§ **Requirement 1**:
Retype the entries verbatim, everything from the start of the entries down to the line containing "Reading left to", with that line included.

[Passage for review — start]

Ofsted tenders for independent adjudication service

CREDIT: This story was first seen in TES

The independent adjudication service – that reviews complaints against Ofsted – is being put out to tender as existing contract comes to close.

TES reports that the new contract to provide the service will start on January 1, 2018, and is due to end three years later.

A DfE description of the tender, valued at £100,000, says the service will be independent of both Ofsted and the DfE.

It comes with the watchdog’s complaints procedure in the news, just weeks after a High Court judge quashed an Ofsted report that would have put Durand Academy, an embattled school in south London, into special measures.

In his ruling, Mr Justice McKenna described a key aspect of the inspectorate’s complaints procedure as “not a rational or fair process”.

His concerns centred on the inspectorate’s guidance about making a formal complaint, which says that if the complaint is about the school being judged to have serious weakness or to require special measures, the judgement would not be reconsidered “because all such judgements are subject to extended quality assurance procedures”.

[Passage for review — finish]

§ **Requirement 2**:
Echo the article on the Ofsted tender word for word, everything from "Ofsted tenders for" down to "into special measures.".

[Supplied material — start]

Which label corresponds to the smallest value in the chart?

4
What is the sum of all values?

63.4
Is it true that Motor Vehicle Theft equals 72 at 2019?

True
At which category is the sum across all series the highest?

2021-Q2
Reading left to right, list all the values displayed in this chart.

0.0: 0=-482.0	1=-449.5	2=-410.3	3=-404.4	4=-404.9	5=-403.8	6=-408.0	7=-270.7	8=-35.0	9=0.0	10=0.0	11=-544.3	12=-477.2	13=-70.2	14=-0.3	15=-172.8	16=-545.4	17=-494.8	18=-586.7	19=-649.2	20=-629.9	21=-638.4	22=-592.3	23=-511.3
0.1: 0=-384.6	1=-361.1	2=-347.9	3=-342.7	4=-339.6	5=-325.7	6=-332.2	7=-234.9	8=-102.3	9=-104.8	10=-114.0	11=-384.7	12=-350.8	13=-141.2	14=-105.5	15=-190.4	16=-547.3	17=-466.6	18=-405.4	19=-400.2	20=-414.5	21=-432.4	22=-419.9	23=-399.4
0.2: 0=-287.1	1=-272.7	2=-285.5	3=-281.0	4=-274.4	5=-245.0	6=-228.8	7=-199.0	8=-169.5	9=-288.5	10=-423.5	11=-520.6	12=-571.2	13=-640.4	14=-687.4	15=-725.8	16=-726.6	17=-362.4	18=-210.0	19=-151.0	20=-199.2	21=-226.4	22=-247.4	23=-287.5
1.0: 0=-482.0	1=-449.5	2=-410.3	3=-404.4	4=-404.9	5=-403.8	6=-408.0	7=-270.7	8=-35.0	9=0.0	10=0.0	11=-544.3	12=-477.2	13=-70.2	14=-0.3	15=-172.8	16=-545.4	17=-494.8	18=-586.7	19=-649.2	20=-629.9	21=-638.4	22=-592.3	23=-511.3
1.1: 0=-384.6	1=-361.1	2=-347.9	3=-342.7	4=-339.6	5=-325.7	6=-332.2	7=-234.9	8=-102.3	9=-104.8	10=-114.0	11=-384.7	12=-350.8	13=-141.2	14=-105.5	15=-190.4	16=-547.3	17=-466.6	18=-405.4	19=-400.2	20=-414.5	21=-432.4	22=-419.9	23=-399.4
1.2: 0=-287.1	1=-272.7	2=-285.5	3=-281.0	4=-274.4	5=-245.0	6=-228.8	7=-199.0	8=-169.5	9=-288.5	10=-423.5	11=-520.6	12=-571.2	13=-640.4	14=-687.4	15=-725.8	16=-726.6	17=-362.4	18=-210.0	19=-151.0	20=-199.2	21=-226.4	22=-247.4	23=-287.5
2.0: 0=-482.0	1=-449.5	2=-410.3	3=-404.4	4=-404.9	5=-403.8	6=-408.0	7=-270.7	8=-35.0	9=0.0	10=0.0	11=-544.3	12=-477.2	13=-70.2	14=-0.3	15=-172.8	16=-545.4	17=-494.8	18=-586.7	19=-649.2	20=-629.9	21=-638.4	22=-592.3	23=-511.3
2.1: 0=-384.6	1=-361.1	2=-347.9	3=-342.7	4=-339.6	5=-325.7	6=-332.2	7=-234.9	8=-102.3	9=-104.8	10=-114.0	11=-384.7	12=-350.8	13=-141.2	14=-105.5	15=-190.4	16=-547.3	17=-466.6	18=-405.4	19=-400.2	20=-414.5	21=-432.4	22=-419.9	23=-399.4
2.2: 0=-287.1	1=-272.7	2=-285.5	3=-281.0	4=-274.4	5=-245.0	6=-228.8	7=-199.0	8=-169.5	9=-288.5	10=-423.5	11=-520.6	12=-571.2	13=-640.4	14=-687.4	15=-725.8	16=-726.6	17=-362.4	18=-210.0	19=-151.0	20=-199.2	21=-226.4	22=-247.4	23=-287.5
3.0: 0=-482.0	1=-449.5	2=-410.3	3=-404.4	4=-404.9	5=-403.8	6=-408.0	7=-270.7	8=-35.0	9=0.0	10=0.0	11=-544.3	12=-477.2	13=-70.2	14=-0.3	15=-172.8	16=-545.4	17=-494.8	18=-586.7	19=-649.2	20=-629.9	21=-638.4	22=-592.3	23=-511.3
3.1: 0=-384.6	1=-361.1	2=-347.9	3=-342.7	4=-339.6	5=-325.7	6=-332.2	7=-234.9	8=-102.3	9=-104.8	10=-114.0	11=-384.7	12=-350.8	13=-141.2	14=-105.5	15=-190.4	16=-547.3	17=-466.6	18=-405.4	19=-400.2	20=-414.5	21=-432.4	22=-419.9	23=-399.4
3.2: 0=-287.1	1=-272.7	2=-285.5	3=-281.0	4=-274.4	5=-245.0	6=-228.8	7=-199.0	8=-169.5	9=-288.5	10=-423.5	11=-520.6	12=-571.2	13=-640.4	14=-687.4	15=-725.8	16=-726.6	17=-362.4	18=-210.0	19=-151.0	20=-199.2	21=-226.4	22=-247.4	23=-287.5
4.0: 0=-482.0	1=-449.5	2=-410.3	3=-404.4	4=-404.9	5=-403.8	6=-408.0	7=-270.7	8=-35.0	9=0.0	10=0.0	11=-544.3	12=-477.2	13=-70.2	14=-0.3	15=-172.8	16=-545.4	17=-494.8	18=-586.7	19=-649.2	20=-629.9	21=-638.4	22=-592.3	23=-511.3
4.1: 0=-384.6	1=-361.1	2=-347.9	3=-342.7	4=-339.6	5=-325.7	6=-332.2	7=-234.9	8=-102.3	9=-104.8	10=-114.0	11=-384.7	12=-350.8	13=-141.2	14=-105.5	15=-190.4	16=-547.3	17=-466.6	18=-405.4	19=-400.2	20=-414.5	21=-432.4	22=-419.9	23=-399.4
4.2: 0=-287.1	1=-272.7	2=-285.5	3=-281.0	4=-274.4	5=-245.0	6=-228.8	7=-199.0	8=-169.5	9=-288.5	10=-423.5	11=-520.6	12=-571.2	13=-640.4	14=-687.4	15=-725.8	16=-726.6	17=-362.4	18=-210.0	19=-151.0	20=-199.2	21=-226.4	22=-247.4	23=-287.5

[Supplied material — finish]

§ **Worked solution 1**:
Which label corresponds to the smallest value in the chart?

4
What is the sum of all values?

63.4
Is it true that Motor Vehicle Theft equals 72 at 2019?

True
At which category is the sum across all series the highest?

2021-Q2
Reading left to right, list all the values displayed in this chart.

§ **Worked solution 2**:
Ofsted tenders for independent adjudication service

CREDIT: This story was first seen in TES

The independent adjudication service – that reviews complaints against Ofsted – is being put out to tender as existing contract comes to close.

TES reports that the new contract to provide the service will start on January 1, 2018, and is due to end three years later.

A DfE description of the tender, valued at £100,000, says the service will be independent of both Ofsted and the DfE.

It comes with the watchdog’s complaints procedure in the news, just weeks after a High Court judge quashed an Ofsted report that would have put Durand Academy, an embattled school in south London, into special measures.